Hoe kritiek is overschrijding kritische depositiewaarde?

Wanneer de kritische depositiewaarde van een Natura 2000-gebied wordt overschreden en toestemming wordt gegeven aan een project, andere handeling of plan, wordt vaak aangevoerd dat dit strijd oplevert met de Natuurbeschermingswet. Maar hoe kritiek is een overschrijding van de kritische depositiewaarde eigenlijk? De Afdeling is daarover duidelijk in haar uitspraak van 24 februari 2016 (201501425).

Aan de orde is een provinciaal inpassingsplan voor de aanleg van een rondweg. Tegen dit inpassingsplan is door verschillende partijen beroep ingediend. In een van de beroepschriften is aangevoerd dat het inpassingsplan in strijd met de Natuurbeschermingswet is vastgesteld.

Uit de passende beoordeling die ten behoeve van het inpassingsplan is opgesteld, volgt dat de maximale stikstofdepositie een toename laat zien op vier habitattypen in het betrokken Natura 2000-gebied met 0,5 mol/ha/jaar, 0,4 mol/ha/jaar, 4,0 mol/ha/jaar respectievelijk 0,3 mol/ha/jaar. Voor deze habitattypen is sprake van een overschrijding van de kritische depositiewaarde door de achtergronddepositie.

De Afdeling overweegt dat een overschrijding van de kritische depositiewaarde op zichzelf niet betekent dat een aantasting van de kwaliteit van een habitattype plaatsvindt, maar uitsluitend dat de mogelijkheid van een aantasting niet zonder meer afwezig is.
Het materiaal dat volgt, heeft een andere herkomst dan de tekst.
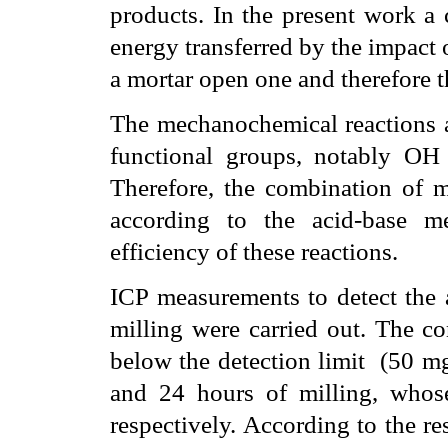
products. In the present work a 
energy transferred by the impact o
a mortar open one and therefore t
The mechanochemical reactions ar
functional groups, notably OH 
Therefore, the combination of me
according to the acid-base m
efficiency of these reactions.
ICP measurements to detect the 
milling were carried out. The c
below the detection limit
(50
m
and 24 hours of milling, who
respectively. According to the r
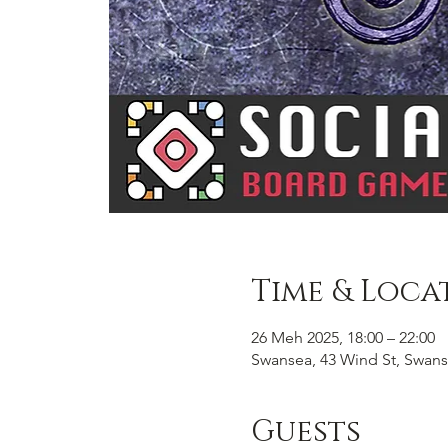
Time & Loca
26 Meh 2025, 18:00 – 22:00
Swansea, 43 Wind St, Swans
Guests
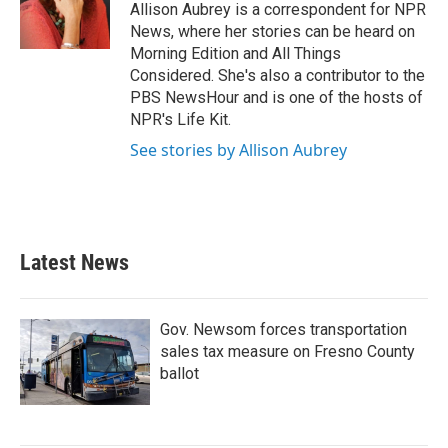
o
r
I
Allison Aubrey is a correspondent for NPR
k
n
News, where her stories can be heard on
Morning Edition and All Things
Considered. She's also a contributor to the
PBS NewsHour and is one of the hosts of
NPR's Life Kit.
See stories by Allison Aubrey
Latest News
Gov. Newsom forces transportation
sales tax measure on Fresno County
ballot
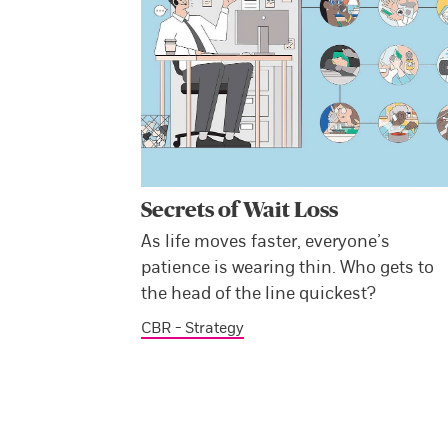
Secrets of Wait Loss
As life moves faster, everyone’s
patience is wearing thin. Who gets to
the head of the line quickest?
CBR - Strategy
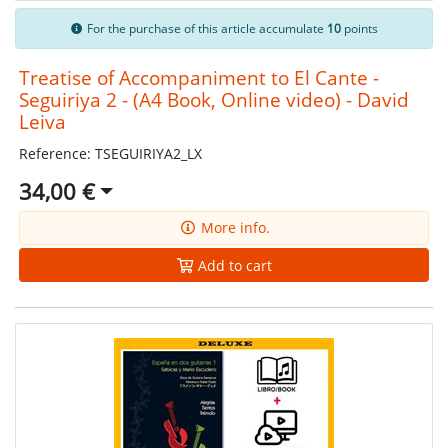
For the purchase of this article accumulate
10
points
Treatise of Accompaniment to El Cante -
Seguiriya 2 - (A4 Book, Online video) - David
Leiva
Reference: TSEGUIRIYA2_LX
34,00 €
More info.
Add to cart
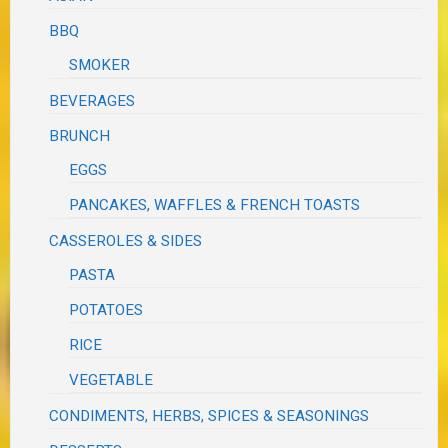
BBQ
SMOKER
BEVERAGES
BRUNCH
EGGS
PANCAKES, WAFFLES & FRENCH TOASTS
CASSEROLES & SIDES
PASTA
POTATOES
RICE
VEGETABLE
CONDIMENTS, HERBS, SPICES & SEASONINGS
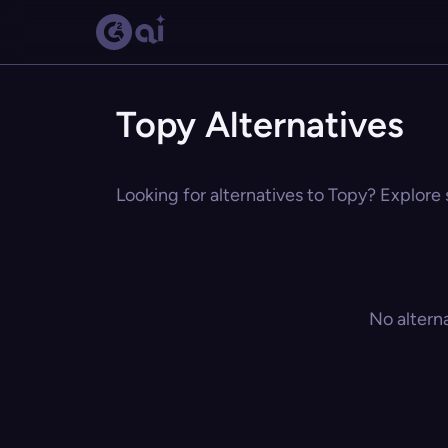
Topy Alternatives
Looking for alternatives to Topy? Explore 
No altern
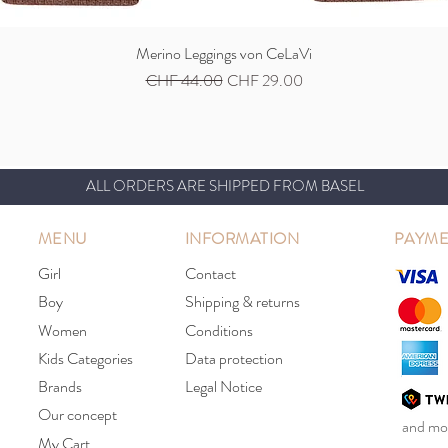
Merino Leggings von CeLaVi
Quick View
Regular Price
Sale Price
CHF 44.00
CHF 29.00
ALL ORDERS ARE SHIPPED FROM BASEL
MENU
INFORMATION
PAYME
Girl
Contact
Boy
Shipping & returns
Women
Conditions
Kids Categories
Data protection
Brands
Legal Notice
Our concept
and mor
My Cart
De kritische depositiewaarde geeft immers aan bij welke mate van stikstofdepositie wordt aangenomen dat niet langer op voorhand kan worden uitgesloten dat er een risico is dat de kwaliteit van het habitattype wordt aangetast als gevolg van de verzurende en/of vermestende invloed van de stikstofdepositie.

Het enkele betoog dat zich significante effecten zullen voordoen omdat zich plaatselijk een overschrijding van de kritische depositiewaarde voordoet, is daarom onvoldoende voor de conclusie dat ten gevolge van de aanleg van de rondweg een aantasting van de kwaliteit van de habitattypen in het Natura 2000-gebied zal plaatsvinden.

Voorts heeft de Afdeling overeenkomstig de passende beoordeling overwogen dat de toename van de stikstofdepositie met 0,3-0,5 mol/ha/jaar zodanig gering is dat deze niet zal leiden tot meetbare of merkbare effecten op de kwaliteit van deze habitattypen. Deze toename heeft volgens de passende beoordeling bovendien geen invloed op de aard en omvang of effectiviteit van de maatregelen die nodig zijn voor behoud of herstel van de kwaliteit van deze habitattypen. De bijdrage van het plan brengt de realisatie van de instandhoudingsdoelstellingen voor deze habitattypen dan ook niet in gevaar.

Voor zover sprake is van een toename van 4,0 mol/ha/jaar ten aanzien van een van de habitattypen is in de passende beoordeling overwogen dat het habitattype weliswaar gevoelig is voor de vermestende invloed van stikstofdepositie, maar dat in de bestaande situatie met name niet-stikstofgerelateerde problemen bedreigend zijn. Om deze reden brengt de bijdrage van het plan de realisatie van de instandhoudingsdoelstellingen voor dit habitattype niet in gevaar.

Gelet hierop ziet de Afdeling geen grond voor het oordeel dat de conclusies uit de passende beoordeling onjuist zou zijn.